I am new to vhdl (and embdev) , so I will try to clearly explain my
problem (which must come from a problem of comprehension of how a state
machine )

Context : I need to read a ROM, i read data, and after a certain number
of data read ( I know that number) i'll get a data wich is a delay. At
this moment , I want to stay at this state as many clocks as the delay,
before reading on. (And this will loop again ).

You can find quick drawing to explain the process in file joined.

So my problem is about a (intern) signal, the delay !

It takes the good value a the first time, and then goes to zero, but
rom_out is still good so i really do not understand what i'm doing wrong
!

####################

● Written task 1
Repeat the part of the VHDL post between "I am new to" and "in file joined.", inclusive.
● Written task 2
In the VHDL post, what happens to the delay signal after it takes the correct value the first time?
● Written task 3
Resume the VHDL post from where it stops.
The lines after this text aren't needed.

● Dataset extract
####################

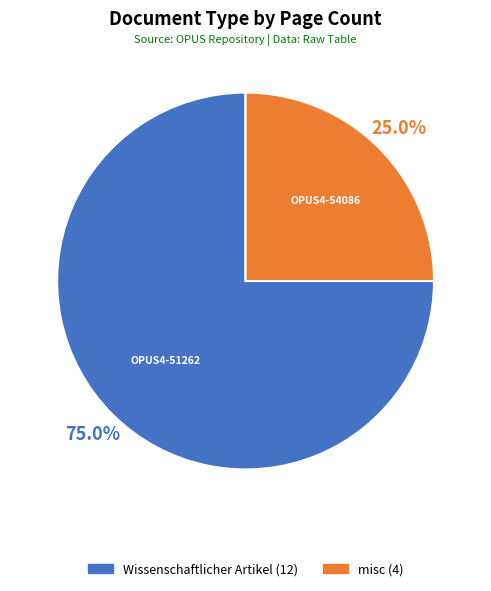

Is there any slice that represents more than half of the pie?

Yes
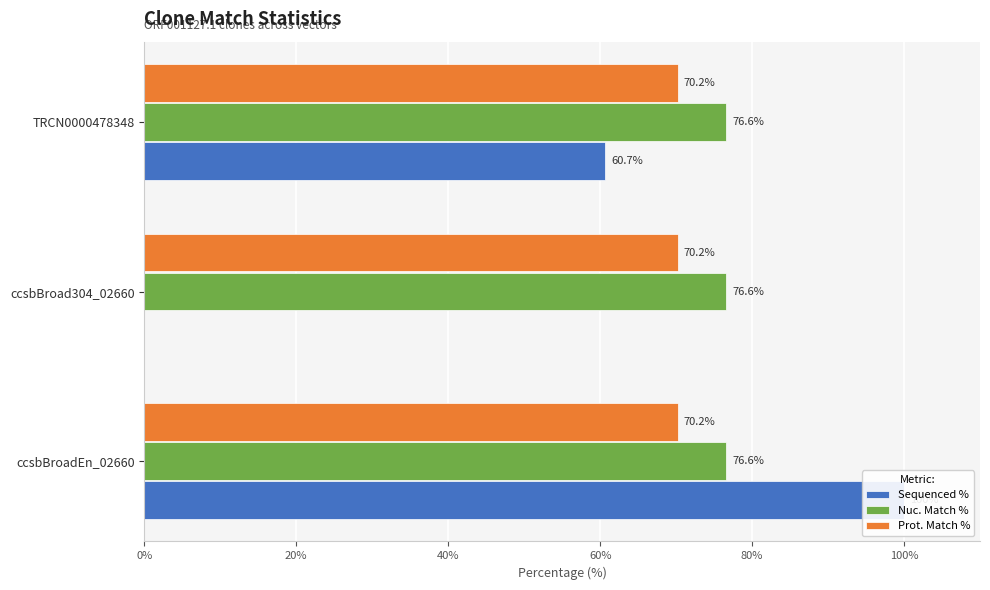

True or false: Sequenced % has a value of -49.5 at ccsbBroad304_02660.

False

####################

● Answer 1
I am new to vhdl (and embdev) , so I will try to clearly explain my
problem (which must come from a problem of comprehension of how a state
machine )

Context : I need to read a ROM, i read data, and after a certain number
of data read ( I know that number) i'll get a data wich is a delay. At
this moment , I want to stay at this state as many clocks as the delay,
before reading on. (And this will loop again ).

You can find quick drawing to explain the process in file joined.

● Answer 2
It goes to zero.

● Answer 3
I do not have the code on my computer today so i will try to quickly
rewrite you some code :

 signal delay : unsigned (7 downto 0); begin process(clk, rst) begin if(rst = '1') then curr_state <= start; rom_counter <= (others => '0'); delay <= (others => '0'); flag <= (others => '0'); elsif(clk'event and clk = '1') then rom_counter<=next_rom_counter; flag<=next_flag; end if; end process;

and i have my other process wich is only my state machine
 | | | when S8=> next_rom_counter<=rom_counter+1; flag<="0....0"; rom_address<=std_logic_vector(rom_counter); delay<=Rom_out; next_state<=S9; when S9=> if flag=delay then next_state<=S10; else next_state<=S9; end if; 

The problem:

In my simulation, everything is fine, i enter S9 with the good delay
value, flag at 0, so, the next_state is S9 a second time but delay goes
from the good value to 0 !

And i don't understand why ? Could you help me please.

What i have tried :

-put everything in the same state (the same problem happened)

-don't use a signal intern and directly compared flag to rom_out : not
working

Thank you for the help !

HacHac.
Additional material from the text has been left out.